Scrittore, finalista allo Strega con “La felicità terrena” nel 1996, editor e consulente editoriale, Mozzi dirige con Giorgia Tribuiani una Bottega di Narrazione, è un valoroso scout. Attività che da più di vent’anni – e non solo in Italia – è affidata alle scuole di scrittura, agli agenti, a istituzioni come il premio Calvino che selezionano inediti: gli editori poi se li contendono. Oggi i vivai sono lì e alle premiazioni o ai saggi di fine anno si va in cerca di nuove promesse. “Ferrovie del Messico” è stato pubblicato da un editore piccolissimo, Laurana, che è riuscito a portarlo e tenerlo in classifica anche se al nastro di partenza, lo scorso anno, aveva appena 168 copie prenotate dai librai. Come hanno fatto a tirarlo su e a farne un successo? Naturalmente si sono giocati tutta l’autorevolezza possibile per farlo leggere e recensire e, sui social, ne hanno fatto un oggetto raro, prezioso: “Ci siamo inventati una caccia al tesoro e abbiamo chiesto ai lettori di cercarlo e fotografare le librerie dove riuscivano a trovarlo e di segnalarci quelle dove mancava. Così abbiamo innescato un passaparola da quaranta copie alla settimana che, nel giro di un anno, è diventato di mille e più”. Un piccolo miracolo. 

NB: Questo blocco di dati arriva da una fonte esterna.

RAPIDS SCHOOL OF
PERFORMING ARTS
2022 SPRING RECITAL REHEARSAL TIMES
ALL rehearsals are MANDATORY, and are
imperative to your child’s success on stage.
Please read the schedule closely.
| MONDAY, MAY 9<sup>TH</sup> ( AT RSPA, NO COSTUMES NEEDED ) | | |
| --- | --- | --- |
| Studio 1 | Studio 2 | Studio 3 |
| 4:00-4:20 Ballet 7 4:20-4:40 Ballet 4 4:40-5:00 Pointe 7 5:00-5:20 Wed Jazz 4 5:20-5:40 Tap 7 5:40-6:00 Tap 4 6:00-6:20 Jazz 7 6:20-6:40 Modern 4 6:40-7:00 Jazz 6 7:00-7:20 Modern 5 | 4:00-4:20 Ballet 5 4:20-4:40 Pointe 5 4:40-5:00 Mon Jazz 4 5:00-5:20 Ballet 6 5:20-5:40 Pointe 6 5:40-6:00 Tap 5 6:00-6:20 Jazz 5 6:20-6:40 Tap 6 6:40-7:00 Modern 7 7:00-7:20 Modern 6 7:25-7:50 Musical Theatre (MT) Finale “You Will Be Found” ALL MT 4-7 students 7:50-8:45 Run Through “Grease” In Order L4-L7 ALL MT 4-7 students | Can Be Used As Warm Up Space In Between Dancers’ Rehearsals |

Mozzi conosce Gian Marco Griffi da più di dieci anni, sa bene che il metabolismo della scrittura ha tempi di maturazione lunghi e non si dà uno scrittore senza un lettore vero. La qualità di ciò che si scrive dipende da come è stata alimentata. Si sa che un’alta percentuale di aspiranti scrittori non ha letto abbastanza; in un manuale di Vanni Santoni – “La scrittura non si insegna” pubblicato da minimum fax – ho trovato la prescrizione di una dieta: chi mangia/legge male, scriverà male. Per chiudere il cerchio sulla lettura, a Mozzi ho chiesto se anche ai suoi corsisti mancano i fondamentali. “Hanno dietro tante letture ma anche vuoti paurosi”, risponde. “Spesso hanno letto in traduzione molta letteratura americana e non conoscono la tradizione italiana, non possiedono l’italiano letterario che è una lingua speciale, quasi sintetica, che si apprende solo leggendo. Io vengo da una famiglia colta, ma sono veneto e non ho la bella lingua che a Sandro Veronesi, toscano, viene naturale”. Per questo ai suoi allievi Giulio Mozzi consiglia una pagina di Manzoni al giorno. Basta una.